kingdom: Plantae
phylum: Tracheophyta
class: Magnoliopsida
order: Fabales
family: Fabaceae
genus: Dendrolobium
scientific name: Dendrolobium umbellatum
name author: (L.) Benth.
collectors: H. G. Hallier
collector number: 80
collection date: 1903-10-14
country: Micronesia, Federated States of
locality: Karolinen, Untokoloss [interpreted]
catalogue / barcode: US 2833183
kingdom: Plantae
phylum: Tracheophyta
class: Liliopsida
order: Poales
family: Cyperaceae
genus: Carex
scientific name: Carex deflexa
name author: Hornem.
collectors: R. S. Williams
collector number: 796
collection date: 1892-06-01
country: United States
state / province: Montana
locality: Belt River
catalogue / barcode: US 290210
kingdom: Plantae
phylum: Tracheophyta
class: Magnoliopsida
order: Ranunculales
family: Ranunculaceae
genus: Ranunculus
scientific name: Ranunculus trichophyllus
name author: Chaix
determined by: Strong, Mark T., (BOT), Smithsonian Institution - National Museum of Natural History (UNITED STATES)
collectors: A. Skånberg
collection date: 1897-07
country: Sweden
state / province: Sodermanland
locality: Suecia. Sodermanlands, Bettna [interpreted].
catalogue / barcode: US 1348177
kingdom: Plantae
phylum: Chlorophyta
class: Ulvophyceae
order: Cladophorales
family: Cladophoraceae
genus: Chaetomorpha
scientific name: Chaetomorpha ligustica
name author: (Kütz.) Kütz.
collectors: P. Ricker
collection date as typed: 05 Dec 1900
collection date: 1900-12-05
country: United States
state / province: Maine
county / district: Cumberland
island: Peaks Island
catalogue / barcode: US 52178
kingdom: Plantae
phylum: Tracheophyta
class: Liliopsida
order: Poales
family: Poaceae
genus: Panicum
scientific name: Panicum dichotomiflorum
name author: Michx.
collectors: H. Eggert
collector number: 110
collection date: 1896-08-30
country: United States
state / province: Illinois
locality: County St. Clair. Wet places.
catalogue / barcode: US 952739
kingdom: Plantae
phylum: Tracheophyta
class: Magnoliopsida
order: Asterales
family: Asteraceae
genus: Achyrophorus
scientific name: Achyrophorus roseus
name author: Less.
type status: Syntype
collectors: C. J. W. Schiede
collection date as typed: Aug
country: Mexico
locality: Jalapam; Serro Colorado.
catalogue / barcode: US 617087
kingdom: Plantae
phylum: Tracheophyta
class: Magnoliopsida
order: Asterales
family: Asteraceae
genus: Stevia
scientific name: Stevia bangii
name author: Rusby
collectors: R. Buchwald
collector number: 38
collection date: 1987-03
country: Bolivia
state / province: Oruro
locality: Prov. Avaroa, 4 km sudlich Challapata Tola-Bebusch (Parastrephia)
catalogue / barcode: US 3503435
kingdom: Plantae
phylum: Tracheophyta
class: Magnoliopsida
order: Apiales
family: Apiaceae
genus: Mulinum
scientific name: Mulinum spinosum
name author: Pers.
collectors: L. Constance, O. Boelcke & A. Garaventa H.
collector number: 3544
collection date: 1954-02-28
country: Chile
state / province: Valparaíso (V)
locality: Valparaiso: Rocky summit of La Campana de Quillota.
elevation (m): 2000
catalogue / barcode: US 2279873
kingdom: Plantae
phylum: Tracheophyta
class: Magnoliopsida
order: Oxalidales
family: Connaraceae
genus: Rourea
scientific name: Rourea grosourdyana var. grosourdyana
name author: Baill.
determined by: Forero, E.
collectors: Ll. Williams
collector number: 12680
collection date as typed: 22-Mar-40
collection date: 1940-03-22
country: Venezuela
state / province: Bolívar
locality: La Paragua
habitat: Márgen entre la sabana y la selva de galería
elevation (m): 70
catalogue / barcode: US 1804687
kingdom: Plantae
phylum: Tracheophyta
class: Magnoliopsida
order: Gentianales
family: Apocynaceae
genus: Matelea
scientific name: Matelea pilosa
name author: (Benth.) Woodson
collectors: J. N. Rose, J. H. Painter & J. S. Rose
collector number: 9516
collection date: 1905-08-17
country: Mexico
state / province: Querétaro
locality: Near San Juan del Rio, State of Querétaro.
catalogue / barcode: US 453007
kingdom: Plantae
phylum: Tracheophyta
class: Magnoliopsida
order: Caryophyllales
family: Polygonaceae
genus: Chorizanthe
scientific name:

WHAT YOU NEED TO DO -
Rewrite all of the records above, changing every occurrence of "catalogue / barcode" to "catalog number" and leaving everything else unaltered.

WRITTEN ANSWER -
kingdom: Plantae
phylum: Tracheophyta
class: Magnoliopsida
order: Fabales
family: Fabaceae
genus: Dendrolobium
scientific name: Dendrolobium umbellatum
name author: (L.) Benth.
collectors: H. G. Hallier
collector number: 80
collection date: 1903-10-14
country: Micronesia, Federated States of
locality: Karolinen, Untokoloss [interpreted]
catalog number: US 2833183
kingdom: Plantae
phylum: Tracheophyta
class: Liliopsida
order: Poales
family: Cyperaceae
genus: Carex
scientific name: Carex deflexa
name author: Hornem.
collectors: R. S. Williams
collector number: 796
collection date: 1892-06-01
country: United States
state / province: Montana
locality: Belt River
catalog number: US 290210
kingdom: Plantae
phylum: Tracheophyta
class: Magnoliopsida
order: Ranunculales
family: Ranunculaceae
genus: Ranunculus
scientific name: Ranunculus trichophyllus
name author: Chaix
determined by: Strong, Mark T., (BOT), Smithsonian Institution - National Museum of Natural History (UNITED STATES)
collectors: A. Skånberg
collection date: 1897-07
country: Sweden
state / province: Sodermanland
locality: Suecia. Sodermanlands, Bettna [interpreted].
catalog number: US 1348177
kingdom: Plantae
phylum: Chlorophyta
class: Ulvophyceae
order: Cladophorales
family: Cladophoraceae
genus: Chaetomorpha
scientific name: Chaetomorpha ligustica
name author: (Kütz.) Kütz.
collectors: P. Ricker
collection date as typed: 05 Dec 1900
collection date: 1900-12-05
country: United States
state / province: Maine
county / district: Cumberland
island: Peaks Island
catalog number: US 52178
kingdom: Plantae
phylum: Tracheophyta
class: Liliopsida
order: Poales
family: Poaceae
genus: Panicum
scientific name: Panicum dichotomiflorum
name author: Michx.
collectors: H. Eggert
collector number: 110
collection date: 1896-08-30
country: United States
state / province: Illinois
locality: County St. Clair. Wet places.
catalog number: US 952739
kingdom: Plantae
phylum: Tracheophyta
class: Magnoliopsida
order: Asterales
family: Asteraceae
genus: Achyrophorus
scientific name: Achyrophorus roseus
name author: Less.
type status: Syntype
collectors: C. J. W. Schiede
collection date as typed: Aug
country: Mexico
locality: Jalapam; Serro Colorado.
catalog number: US 617087
kingdom: Plantae
phylum: Tracheophyta
class: Magnoliopsida
order: Asterales
family: Asteraceae
genus: Stevia
scientific name: Stevia bangii
name author: Rusby
collectors: R. Buchwald
collector number: 38
collection date: 1987-03
country: Bolivia
state / province: Oruro
locality: Prov. Avaroa, 4 km sudlich Challapata Tola-Bebusch (Parastrephia)
catalog number: US 3503435
kingdom: Plantae
phylum: Tracheophyta
class: Magnoliopsida
order: Apiales
family: Apiaceae
genus: Mulinum
scientific name: Mulinum spinosum
name author: Pers.
collectors: L. Constance, O. Boelcke & A. Garaventa H.
collector number: 3544
collection date: 1954-02-28
country: Chile
state / province: Valparaíso (V)
locality: Valparaiso: Rocky summit of La Campana de Quillota.
elevation (m): 2000
catalog number: US 2279873
kingdom: Plantae
phylum: Tracheophyta
class: Magnoliopsida
order: Oxalidales
family: Connaraceae
genus: Rourea
scientific name: Rourea grosourdyana var. grosourdyana
name author: Baill.
determined by: Forero, E.
collectors: Ll. Williams
collector number: 12680
collection date as typed: 22-Mar-40
collection date: 1940-03-22
country: Venezuela
state / province: Bolívar
locality: La Paragua
habitat: Márgen entre la sabana y la selva de galería
elevation (m): 70
catalog number: US 1804687
kingdom: Plantae
phylum: Tracheophyta
class: Magnoliopsida
order: Gentianales
family: Apocynaceae
genus: Matelea
scientific name: Matelea pilosa
name author: (Benth.) Woodson
collectors: J. N. Rose, J. H. Painter & J. S. Rose
collector number: 9516
collection date: 1905-08-17
country: Mexico
state / province: Querétaro
locality: Near San Juan del Rio, State of Querétaro.
catalog number: US 453007
kingdom: Plantae
phylum: Tracheophyta
class: Magnoliopsida
order: Caryophyllales
family: Polygonaceae
genus: Chorizanthe
scientific name:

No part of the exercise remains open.